== Segment start ==

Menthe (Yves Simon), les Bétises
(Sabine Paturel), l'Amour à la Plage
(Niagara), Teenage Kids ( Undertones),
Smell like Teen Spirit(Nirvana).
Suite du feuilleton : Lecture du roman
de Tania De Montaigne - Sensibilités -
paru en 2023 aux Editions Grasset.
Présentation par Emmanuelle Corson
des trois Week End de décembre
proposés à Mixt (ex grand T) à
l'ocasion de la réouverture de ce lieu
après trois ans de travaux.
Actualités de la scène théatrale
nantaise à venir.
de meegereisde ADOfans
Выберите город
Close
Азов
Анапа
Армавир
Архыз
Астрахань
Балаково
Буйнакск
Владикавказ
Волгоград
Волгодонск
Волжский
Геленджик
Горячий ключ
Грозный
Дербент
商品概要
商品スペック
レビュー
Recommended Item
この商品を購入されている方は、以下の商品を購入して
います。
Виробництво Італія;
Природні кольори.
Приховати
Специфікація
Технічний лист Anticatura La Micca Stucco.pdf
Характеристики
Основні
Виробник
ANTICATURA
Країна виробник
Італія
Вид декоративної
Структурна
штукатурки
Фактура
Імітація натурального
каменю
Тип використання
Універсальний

== Segment end ==
== Segment start ==

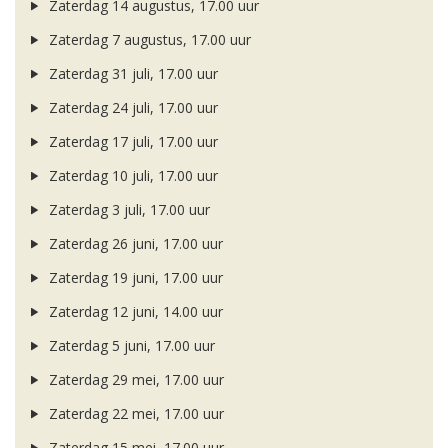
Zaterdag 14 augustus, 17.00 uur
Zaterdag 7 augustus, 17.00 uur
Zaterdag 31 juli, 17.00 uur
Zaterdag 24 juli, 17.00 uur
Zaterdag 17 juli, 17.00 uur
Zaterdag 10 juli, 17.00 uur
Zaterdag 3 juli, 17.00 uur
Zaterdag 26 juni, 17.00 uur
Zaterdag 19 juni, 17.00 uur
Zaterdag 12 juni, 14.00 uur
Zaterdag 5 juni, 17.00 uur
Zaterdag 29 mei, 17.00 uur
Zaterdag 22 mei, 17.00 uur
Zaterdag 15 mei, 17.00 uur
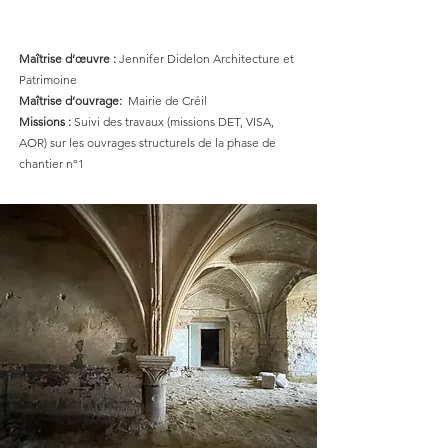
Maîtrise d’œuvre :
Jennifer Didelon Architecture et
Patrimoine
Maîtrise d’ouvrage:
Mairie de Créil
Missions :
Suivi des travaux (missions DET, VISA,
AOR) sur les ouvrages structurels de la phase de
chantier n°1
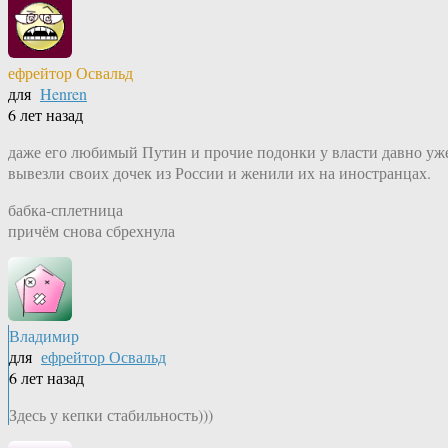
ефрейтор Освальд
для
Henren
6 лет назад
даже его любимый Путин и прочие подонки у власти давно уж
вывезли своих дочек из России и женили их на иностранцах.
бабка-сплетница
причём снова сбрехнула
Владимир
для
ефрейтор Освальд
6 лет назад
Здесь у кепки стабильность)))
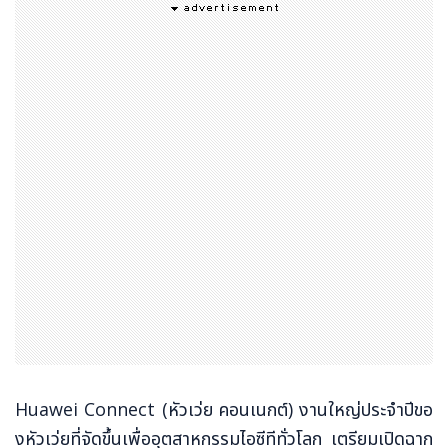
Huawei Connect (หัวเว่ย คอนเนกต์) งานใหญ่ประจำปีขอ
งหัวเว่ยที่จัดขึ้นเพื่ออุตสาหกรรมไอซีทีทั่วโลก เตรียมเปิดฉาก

== Segment end ==

WHAT IS NEEDED: Could you repeat the records from the line containing "Zaterdag 14 augustus, 17.00 uur" through the line containing "chantier n°1", leaving the pictures out of your answer?

RESULT OF THE TASK:
Zaterdag 14 augustus, 17.00 uur
Zaterdag 7 augustus, 17.00 uur
Zaterdag 31 juli, 17.00 uur
Zaterdag 24 juli, 17.00 uur
Zaterdag 17 juli, 17.00 uur
Zaterdag 10 juli, 17.00 uur
Zaterdag 3 juli, 17.00 uur
Zaterdag 26 juni, 17.00 uur
Zaterdag 19 juni, 17.00 uur
Zaterdag 12 juni, 14.00 uur
Zaterdag 5 juni, 17.00 uur
Zaterdag 29 mei, 17.00 uur
Zaterdag 22 mei, 17.00 uur
Zaterdag 15 mei, 17.00 uur
Maîtrise d’œuvre :
Jennifer Didelon Architecture et
Patrimoine
Maîtrise d’ouvrage:
Mairie de Créil
Missions :
Suivi des travaux (missions DET, VISA,
AOR) sur les ouvrages structurels de la phase de
chantier n°1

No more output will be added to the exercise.